The problem: Of the lines below, write out exactly those from the line with "197 65 5.36" through the line with "16 140 5.40", both included, and skip the rest.
____ Data section
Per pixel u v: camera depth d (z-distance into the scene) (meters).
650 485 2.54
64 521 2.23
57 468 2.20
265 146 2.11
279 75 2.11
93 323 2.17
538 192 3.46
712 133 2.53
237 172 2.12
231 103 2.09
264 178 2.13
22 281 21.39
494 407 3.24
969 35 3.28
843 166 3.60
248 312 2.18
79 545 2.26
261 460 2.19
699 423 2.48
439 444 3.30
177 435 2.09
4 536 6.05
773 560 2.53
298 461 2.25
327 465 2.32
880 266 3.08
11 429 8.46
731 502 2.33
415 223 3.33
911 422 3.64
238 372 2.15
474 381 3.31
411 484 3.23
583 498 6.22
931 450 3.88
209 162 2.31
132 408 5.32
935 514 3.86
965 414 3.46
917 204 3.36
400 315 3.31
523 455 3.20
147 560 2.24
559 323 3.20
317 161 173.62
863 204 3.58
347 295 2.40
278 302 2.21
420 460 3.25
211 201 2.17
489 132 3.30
________
____ Data section
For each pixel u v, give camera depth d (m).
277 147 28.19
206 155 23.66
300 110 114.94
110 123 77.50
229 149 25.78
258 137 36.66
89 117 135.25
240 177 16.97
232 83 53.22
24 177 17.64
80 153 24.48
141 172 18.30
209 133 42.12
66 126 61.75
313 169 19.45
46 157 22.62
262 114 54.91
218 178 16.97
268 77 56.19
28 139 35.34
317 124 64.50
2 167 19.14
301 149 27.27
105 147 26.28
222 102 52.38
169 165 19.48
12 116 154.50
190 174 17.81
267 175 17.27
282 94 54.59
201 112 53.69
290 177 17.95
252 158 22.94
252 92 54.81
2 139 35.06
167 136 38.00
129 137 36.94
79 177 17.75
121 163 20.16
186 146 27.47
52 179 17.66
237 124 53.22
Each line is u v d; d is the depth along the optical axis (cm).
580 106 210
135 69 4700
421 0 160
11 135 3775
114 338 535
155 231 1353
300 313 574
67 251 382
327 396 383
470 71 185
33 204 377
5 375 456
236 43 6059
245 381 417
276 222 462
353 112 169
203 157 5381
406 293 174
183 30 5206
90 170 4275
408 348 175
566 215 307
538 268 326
________
____ Data section
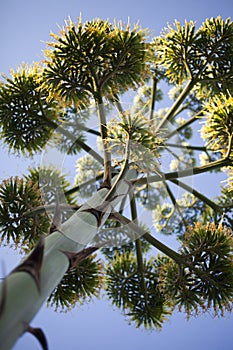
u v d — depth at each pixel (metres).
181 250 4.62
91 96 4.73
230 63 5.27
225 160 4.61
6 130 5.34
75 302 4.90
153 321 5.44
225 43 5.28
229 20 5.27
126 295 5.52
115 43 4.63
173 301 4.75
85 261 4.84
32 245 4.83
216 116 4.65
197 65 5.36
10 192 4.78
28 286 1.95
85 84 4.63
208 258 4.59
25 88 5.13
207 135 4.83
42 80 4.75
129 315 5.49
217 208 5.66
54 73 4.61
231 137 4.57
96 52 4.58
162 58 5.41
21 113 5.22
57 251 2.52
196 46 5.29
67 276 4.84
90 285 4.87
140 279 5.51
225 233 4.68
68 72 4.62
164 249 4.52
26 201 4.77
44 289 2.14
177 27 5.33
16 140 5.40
________
Task solution:
197 65 5.36
10 192 4.78
28 286 1.95
85 84 4.63
208 258 4.59
25 88 5.13
207 135 4.83
42 80 4.75
129 315 5.49
217 208 5.66
54 73 4.61
231 137 4.57
96 52 4.58
162 58 5.41
21 113 5.22
57 251 2.52
196 46 5.29
67 276 4.84
90 285 4.87
140 279 5.51
225 233 4.68
68 72 4.62
164 249 4.52
26 201 4.77
44 289 2.14
177 27 5.33
16 140 5.40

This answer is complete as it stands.